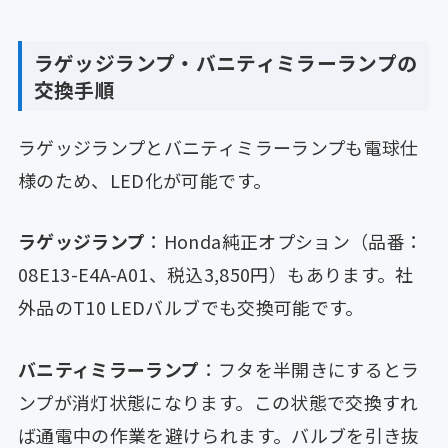
ラゲッジランプ・バニティミラーランプの
交換手順
ラゲッジランプとバニティミラーランプも電球仕
様のため、LED化が可能です。
ラゲッジランプ
：Honda純正オプション（品番：
08E13-E4A-A01、税込3,850円）もあります。社
外品のT10 LEDバルブでも交換可能です。
バニティミラーランプ
：フタを半開きにするとラ
ンプが消灯状態になります。この状態で交換すれ
ば通電中の作業を避けられます。バルブを引き抜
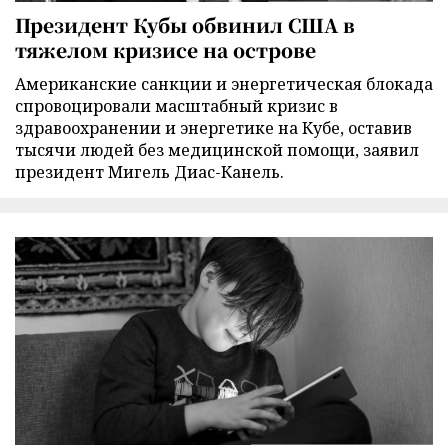
Президент Кубы обвинил США в
тяжелом кризисе на острове
Американские санкции и энергетическая блокада
спровоцировали масштабный кризис в
здравоохранении и энергетике на Кубе, оставив
тысячи людей без медицинской помощи, заявил
президент Мигель Диас-Канель.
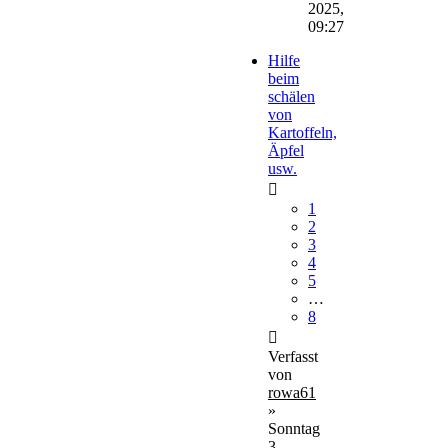
2025,
09:27
Hilfe
beim
schälen
von
Kartoffeln,
Äpfel
usw.
1
2
3
4
5
…
8
Verfasst
von
rowa61
»
Sonntag
3.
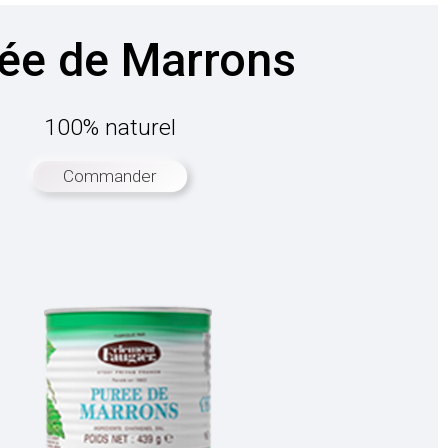
ée de Marrons
100% naturel
Commander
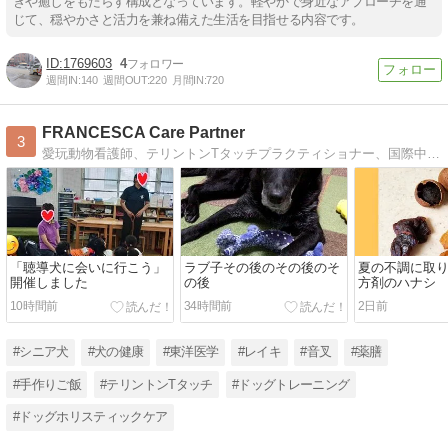
きや癒しをもたらす構成となっています。軽やかで身近なアプローチを通
じて、穏やかさと活力を兼ね備えた生活を目指せる内容です。
1769603
4
週間IN:
140
週間OUT:
220
月間IN:
720
FRANCESCA Care Partner
3
愛玩動物看護師、テリントンTタッチプラクティショナー、国際中医薬膳師、優良家庭犬普及協会グッドシチズンテストサブジャッジ主催ペットのセミナー、イベント等のご案内FRANCESCAの活動をお知らせします
「聴導犬に会いに行こう」
ラブ子その後のその後のそ
夏の不調に取
開催しました
の後
方剤のハナシ
10時間前
34時間前
2日前
#シニア犬
#犬の健康
#東洋医学
#レイキ
#音叉
#薬膳
#手作りご飯
#テリントンTタッチ
#ドッグトレーニング
#ドッグホリスティックケア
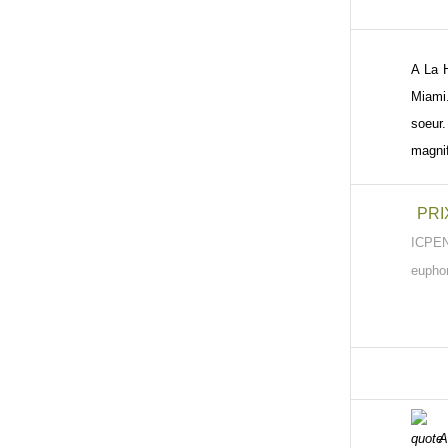
A La H
Miami.
soeur.
magnif
PRI
ICPEN
euphor
As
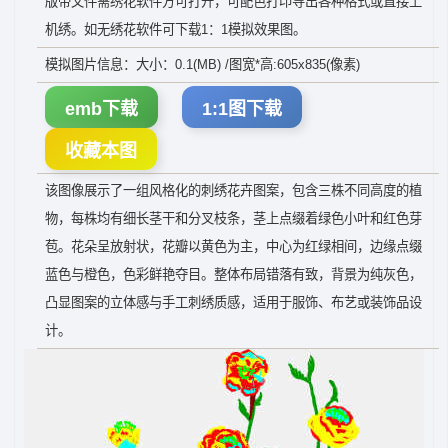
版带文件需绣花软件方可打开，可配色打印导出各种格式或直接上
机绣。如无绣花软件可下载1：1模拟效果图。
模拟图片信息：大小：0.1(MB) /图宽*高:605x835(像素)
emb下载
1:1图下载
收藏本图
该图像展示了一组风格化的刺绣花卉图案，包含三株不同高度的植
物，每株均有细长茎干和分叉枝条，茎上点缀着绿色小叶和红色芽
苞。花朵呈放射状，花瓣以黄色为主，中心为红绿相间，边缘点缀
蓝色与橙色，色彩鲜艳夺目。整体布局错落有致，背景为纯灰色，
凸显图案的立体感与手工刺绣质感，适用于服饰、布艺或装饰品设
计。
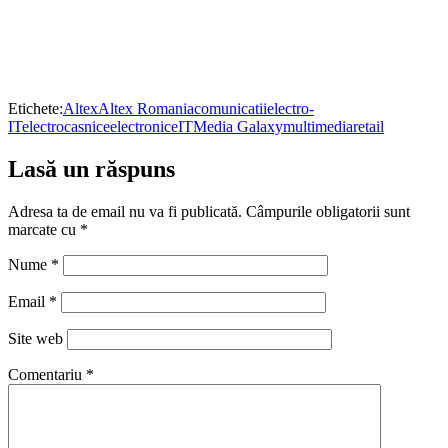
Etichete:
Altex
Altex Romania
comunicatii
electro-
IT
electrocasnice
electronice
IT
Media Galaxy
multimedia
retail
Lasă un răspuns
Adresa ta de email nu va fi publicată.
Câmpurile obligatorii sunt
marcate cu
*
Nume
*
Email
*
Site web
Comentariu
*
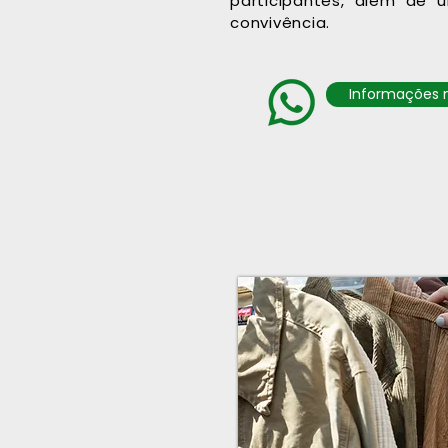
participantes, além de
convivência.
Informações n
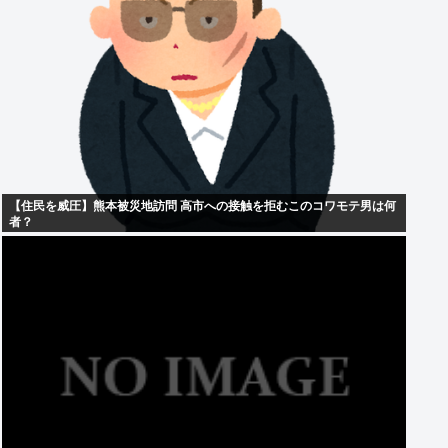
【住民を威圧】熊本被災地訪問 高市への接触を拒むこのコワモテ男は何
者？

════

# Exercise aim:
Please copy the text read from every one of the items above, line for line and without changes, leaving out the pictures.

# Task response:
ラゲッジランプ・バニティミラーランプの
交換手順
ラゲッジランプとバニティミラーランプも電球仕
様のため、LED化が可能です。
ラゲッジランプ
：Honda純正オプション（品番：
08E13-E4A-A01、税込3,850円）もあります。社
外品のT10 LEDバルブでも交換可能です。
バニティミラーランプ
：フタを半開きにするとラ
ンプが消灯状態になります。この状態で交換すれ
ば通電中の作業を避けられます。バルブを引き抜
Президент Кубы обвинил США в
тяжелом кризисе на острове
Американские санкции и энергетическая блокада
спровоцировали масштабный кризис в
здравоохранении и энергетике на Кубе, оставив
тысячи людей без медицинской помощи, заявил
президент Мигель Диас-Канель.
2025,
09:27
Hilfe
beim
schälen
von
Kartoffeln,
Äpfel
usw.
1
2
3
4
5
…
8
Verfasst
von
rowa61
»
Sonntag
3.
ée de Marrons
100% naturel
Commander
きや癒しをもたらす構成となっています。軽やかで身近なアプローチを通
じて、穏やかさと活力を兼ね備えた生活を目指せる内容です。
1769603
4
週間IN:
140
週間OUT:
220
月間IN:
720
FRANCESCA Care Partner
3
愛玩動物看護師、テリントンTタッチプラクティショナー、国際中医薬膳師、優良家庭犬普及協会グッドシチズンテストサブジャッジ主催ペットのセミナー、イベント等のご案内FRANCESCAの活動をお知らせします
「聴導犬に会いに行こう」
ラブ子その後のその後のそ
夏の不調に取
開催しました
の後
方剤のハナシ
10時間前
34時間前
2日前
#シニア犬
#犬の健康
#東洋医学
#レイキ
#音叉
#薬膳
#手作りご飯
#テリントンTタッチ
#ドッグトレーニング
#ドッグホリスティックケア
A La H
Miami.
soeur.
magnif
PRI
ICPEN
euphor
As
版带文件需绣花软件方可打开，可配色打印导出各种格式或直接上
机绣。如无绣花软件可下载1：1模拟效果图。
模拟图片信息：大小：0.1(MB) /图宽*高:605x835(像素)
emb下载
1:1图下载
收藏本图
该图像展示了一组风格化的刺绣花卉图案，包含三株不同高度的植
物，每株均有细长茎干和分叉枝条，茎上点缀着绿色小叶和红色芽
苞。花朵呈放射状，花瓣以黄色为主，中心为红绿相间，边缘点缀
蓝色与橙色，色彩鲜艳夺目。整体布局错落有致，背景为纯灰色，
凸显图案的立体感与手工刺绣质感，适用于服饰、布艺或装饰品设
计。
Etichete:
Altex
Altex Romania
comunicatii
electro-
IT
electrocasnice
electronice
IT
Media Galaxy
multimedia
retail
Lasă un răspuns
Adresa ta de email nu va fi publicată.
Câmpurile obligatorii sunt
marcate cu
*
Nume
*
Email
*
Site web
Comentariu
*
participantes, além de
convivência.
Informações n
【住民を威圧】熊本被災地訪問 高市への接触を拒むこのコワモテ男は何
者？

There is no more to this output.